There’s a CRA (Canada Revenue Agency) scam going around right now. I received a call from “Roger” at the CRA this week, asking me verify my current address.
Let’s analyze at the attack.
Roger’s number displayed on my phone – 905-XXX-XXXX. Nope.
The CRA agent’s number will never display, it will come up as “Private” or “Blocked” because imagine? People would lose their minds dialling directly to harass the agent.
Roger lists my last 3 home addresses, my company name, then asks for only one piece of information to verify my identity – my birthday. One piece of publicly available information to verify me? No way.
From the CRA website, here’s the list of identification questions they’ll use.
Me: this number on my screen, if I call it back it’ll go to you?
Roger: yes, that will go directly to my desk.
Uh-huh. See Flag #1. Plus, if he’s at his desk, why don’t I hear office noises in the background?
Let’s keep talking.
Me: what’s the problem?
Roger: the address we have on file for your company is incorrect, because the mail we sent you was returned. We need to update your address.

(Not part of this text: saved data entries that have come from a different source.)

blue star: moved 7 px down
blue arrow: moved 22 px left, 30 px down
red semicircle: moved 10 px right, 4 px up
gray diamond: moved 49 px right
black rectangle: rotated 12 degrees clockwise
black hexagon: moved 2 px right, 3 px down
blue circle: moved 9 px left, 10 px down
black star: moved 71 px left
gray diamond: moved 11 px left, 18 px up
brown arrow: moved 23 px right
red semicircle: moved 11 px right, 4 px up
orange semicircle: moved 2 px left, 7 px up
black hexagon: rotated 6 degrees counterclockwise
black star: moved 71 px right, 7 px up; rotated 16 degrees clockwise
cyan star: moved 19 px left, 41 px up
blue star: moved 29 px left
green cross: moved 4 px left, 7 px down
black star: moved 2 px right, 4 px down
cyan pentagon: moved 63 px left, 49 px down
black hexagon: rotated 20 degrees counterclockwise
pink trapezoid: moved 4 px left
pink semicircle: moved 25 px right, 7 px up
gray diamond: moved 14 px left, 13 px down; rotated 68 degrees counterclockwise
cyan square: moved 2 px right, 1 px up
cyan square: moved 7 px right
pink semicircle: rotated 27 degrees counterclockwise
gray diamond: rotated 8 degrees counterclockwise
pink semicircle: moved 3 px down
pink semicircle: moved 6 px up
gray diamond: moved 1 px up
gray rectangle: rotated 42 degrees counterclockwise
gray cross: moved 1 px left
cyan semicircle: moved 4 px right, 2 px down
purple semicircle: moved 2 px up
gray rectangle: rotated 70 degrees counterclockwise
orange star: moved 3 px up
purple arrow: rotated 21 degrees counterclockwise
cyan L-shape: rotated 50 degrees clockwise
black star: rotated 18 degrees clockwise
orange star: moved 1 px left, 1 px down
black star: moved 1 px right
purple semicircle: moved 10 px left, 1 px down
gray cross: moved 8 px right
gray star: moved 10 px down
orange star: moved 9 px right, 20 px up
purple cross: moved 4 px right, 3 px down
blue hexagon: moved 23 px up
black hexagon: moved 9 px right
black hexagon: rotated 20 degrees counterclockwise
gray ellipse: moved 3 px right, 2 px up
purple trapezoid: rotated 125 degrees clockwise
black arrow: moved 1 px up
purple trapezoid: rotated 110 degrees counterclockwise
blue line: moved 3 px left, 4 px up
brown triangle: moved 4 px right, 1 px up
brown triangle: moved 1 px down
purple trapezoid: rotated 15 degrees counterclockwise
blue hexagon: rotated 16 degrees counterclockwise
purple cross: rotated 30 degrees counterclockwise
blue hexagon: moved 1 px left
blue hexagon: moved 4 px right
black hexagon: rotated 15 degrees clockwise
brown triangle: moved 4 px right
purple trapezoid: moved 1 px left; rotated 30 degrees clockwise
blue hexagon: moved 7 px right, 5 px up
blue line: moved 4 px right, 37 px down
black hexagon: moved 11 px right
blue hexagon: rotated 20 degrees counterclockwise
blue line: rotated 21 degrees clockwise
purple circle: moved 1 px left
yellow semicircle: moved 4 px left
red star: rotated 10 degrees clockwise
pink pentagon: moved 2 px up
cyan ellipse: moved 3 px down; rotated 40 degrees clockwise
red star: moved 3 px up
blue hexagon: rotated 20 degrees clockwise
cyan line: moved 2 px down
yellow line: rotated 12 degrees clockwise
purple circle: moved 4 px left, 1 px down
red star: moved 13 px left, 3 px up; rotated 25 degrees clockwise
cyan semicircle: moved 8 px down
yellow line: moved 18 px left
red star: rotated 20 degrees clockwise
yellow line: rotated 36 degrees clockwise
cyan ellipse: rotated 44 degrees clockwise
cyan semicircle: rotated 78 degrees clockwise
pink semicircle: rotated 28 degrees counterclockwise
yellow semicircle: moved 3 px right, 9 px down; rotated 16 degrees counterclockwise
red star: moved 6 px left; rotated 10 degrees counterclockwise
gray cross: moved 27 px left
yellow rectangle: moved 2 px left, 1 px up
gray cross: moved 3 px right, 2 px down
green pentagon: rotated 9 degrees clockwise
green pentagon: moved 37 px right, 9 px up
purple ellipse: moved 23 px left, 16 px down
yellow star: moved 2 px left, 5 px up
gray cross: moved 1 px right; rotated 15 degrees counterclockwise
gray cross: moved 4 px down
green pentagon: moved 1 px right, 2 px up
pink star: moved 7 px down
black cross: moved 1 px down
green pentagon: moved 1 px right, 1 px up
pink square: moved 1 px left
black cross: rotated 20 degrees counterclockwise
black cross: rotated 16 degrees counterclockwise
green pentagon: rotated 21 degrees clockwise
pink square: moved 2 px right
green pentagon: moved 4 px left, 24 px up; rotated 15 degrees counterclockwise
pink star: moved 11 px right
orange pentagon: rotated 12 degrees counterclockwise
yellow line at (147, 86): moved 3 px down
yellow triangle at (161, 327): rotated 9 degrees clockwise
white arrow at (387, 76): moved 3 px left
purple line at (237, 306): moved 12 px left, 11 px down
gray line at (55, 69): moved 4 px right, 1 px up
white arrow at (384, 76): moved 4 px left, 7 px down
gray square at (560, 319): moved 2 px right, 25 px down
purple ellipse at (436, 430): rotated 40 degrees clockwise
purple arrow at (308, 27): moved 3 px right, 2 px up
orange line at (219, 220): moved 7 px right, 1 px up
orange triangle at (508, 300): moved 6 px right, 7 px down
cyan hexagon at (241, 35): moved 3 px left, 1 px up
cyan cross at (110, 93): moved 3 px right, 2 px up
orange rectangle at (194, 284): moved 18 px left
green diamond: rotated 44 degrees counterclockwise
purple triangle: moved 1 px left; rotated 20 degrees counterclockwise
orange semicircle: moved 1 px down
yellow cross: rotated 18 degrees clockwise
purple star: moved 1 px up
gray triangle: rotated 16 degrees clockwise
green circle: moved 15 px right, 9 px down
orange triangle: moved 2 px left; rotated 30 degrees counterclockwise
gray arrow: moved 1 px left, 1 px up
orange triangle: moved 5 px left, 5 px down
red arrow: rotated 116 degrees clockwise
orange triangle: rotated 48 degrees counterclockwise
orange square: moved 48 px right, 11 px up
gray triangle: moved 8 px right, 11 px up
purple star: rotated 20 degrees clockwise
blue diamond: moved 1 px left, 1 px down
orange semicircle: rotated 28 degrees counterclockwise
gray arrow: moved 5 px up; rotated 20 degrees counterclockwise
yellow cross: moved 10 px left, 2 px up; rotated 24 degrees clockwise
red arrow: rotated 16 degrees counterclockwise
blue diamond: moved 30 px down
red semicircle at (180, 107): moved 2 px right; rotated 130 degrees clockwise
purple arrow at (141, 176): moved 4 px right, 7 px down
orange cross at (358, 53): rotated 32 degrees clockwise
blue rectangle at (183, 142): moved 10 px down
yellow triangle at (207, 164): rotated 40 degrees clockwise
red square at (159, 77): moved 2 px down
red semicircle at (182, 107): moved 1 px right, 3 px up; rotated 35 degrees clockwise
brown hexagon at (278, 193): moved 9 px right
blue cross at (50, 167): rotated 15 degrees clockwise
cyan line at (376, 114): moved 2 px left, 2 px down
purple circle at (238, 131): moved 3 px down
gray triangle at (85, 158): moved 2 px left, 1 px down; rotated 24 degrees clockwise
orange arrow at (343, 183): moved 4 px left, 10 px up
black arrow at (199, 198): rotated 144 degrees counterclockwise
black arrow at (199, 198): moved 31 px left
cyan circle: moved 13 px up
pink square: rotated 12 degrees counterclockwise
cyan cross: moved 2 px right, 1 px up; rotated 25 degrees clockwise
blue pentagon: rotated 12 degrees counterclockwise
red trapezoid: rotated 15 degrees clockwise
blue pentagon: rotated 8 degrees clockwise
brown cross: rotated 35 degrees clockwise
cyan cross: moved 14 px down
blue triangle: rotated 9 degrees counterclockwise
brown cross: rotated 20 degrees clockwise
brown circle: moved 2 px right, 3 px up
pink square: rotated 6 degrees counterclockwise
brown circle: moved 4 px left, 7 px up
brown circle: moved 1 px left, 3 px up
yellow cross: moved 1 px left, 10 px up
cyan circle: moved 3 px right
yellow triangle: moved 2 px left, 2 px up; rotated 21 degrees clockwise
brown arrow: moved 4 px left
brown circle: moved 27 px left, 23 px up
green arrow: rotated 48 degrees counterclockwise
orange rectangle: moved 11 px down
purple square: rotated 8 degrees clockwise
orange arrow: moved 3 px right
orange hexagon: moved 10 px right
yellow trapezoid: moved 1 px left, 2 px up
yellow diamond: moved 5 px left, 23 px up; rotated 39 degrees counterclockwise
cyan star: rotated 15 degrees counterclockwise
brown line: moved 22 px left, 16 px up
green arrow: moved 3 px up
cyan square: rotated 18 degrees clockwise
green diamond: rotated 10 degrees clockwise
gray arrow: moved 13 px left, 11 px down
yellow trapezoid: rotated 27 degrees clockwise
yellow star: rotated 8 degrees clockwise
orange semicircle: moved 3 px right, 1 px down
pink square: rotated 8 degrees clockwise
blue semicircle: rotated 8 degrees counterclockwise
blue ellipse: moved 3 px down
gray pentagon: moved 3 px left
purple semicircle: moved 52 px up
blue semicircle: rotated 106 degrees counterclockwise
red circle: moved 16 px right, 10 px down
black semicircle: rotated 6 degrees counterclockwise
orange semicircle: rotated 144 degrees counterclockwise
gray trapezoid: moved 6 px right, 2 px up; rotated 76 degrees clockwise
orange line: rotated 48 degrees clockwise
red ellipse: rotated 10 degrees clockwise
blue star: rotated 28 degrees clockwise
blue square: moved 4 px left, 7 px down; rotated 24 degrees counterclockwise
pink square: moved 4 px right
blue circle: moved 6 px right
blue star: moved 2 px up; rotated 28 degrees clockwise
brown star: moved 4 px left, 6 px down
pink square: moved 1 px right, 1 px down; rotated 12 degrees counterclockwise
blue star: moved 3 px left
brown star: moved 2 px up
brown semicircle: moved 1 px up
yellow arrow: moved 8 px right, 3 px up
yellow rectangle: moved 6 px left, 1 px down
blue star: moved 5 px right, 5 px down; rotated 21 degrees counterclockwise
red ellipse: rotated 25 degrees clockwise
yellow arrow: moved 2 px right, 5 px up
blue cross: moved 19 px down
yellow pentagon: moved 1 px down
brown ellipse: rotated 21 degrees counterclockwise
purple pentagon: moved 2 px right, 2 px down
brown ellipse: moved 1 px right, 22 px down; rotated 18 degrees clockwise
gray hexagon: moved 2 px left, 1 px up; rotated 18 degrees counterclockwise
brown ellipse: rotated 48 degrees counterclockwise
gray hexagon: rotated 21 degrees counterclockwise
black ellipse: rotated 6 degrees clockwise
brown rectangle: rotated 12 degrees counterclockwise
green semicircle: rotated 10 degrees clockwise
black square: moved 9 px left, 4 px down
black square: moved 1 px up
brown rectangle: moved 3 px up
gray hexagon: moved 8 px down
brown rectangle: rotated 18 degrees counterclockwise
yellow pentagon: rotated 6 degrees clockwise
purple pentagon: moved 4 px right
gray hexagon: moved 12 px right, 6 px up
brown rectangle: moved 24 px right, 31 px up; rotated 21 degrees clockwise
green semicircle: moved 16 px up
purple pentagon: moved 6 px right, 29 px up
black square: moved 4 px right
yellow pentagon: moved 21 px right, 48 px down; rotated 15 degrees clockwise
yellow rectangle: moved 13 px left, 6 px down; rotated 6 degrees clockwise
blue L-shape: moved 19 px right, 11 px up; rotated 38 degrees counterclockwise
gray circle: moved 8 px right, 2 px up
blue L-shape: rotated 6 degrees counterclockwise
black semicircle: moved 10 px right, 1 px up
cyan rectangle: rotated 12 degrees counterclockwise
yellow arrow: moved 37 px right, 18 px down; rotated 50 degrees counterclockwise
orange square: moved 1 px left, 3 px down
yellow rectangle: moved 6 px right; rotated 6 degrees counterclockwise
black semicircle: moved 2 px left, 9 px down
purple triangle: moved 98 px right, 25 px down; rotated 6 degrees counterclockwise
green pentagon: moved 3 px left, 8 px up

Not only do I have my mail forwarded from my old downtown address, but my accountant and I are very on top of things, so there is no chance this is correct.
I tell him to switch it to my home address, which he has already listed, and he rushes off the phone.
I immediately email my accountant, who searches the CRA database and comes back with this confirmation – my correct address is on file.
I call the number back and it goes straight to voicemail.
Not only is it full and cannot accept new messages, but the name on the voicemail is not Roger.
I trace the phone number, and land up at a suburban house just outside of Toronto. Not posting a map of that, bet the poor guy has no idea his number has been hijacked.
Over to Google, and there’s news everywhere, including one from CBC a couple weeks ago warning Ontario residents. Read it here.
– stay sharp and calm… the above played out over 60 seconds, as in, quickly. And if the call comes in while you are distracted or busy, that’s how you slip up and they win
– when in doubt never ever give out personal information, especially your Social Insurance Number (SIN)
– call the CRA directly to confirm the validity. Say something like, “I’m very busy at the moment, but will call you back by end of the day.” That way you’ve initiated contact, and the problem should be listed on your file
– ask lots and lots of questions, they don’t like that
– the scammer will be skilled on the phone, they’ll sound smooth, almost too-smooth…
– CRA emails will never contain any links, nor will they contain personal information
– listen to your gut, it’s the best defence in these scenarios
See the CRA website for more details on scams.
As always in suspicious scenarios, be wary of clicking on links in an email, and if you must, expand the URL before clicking.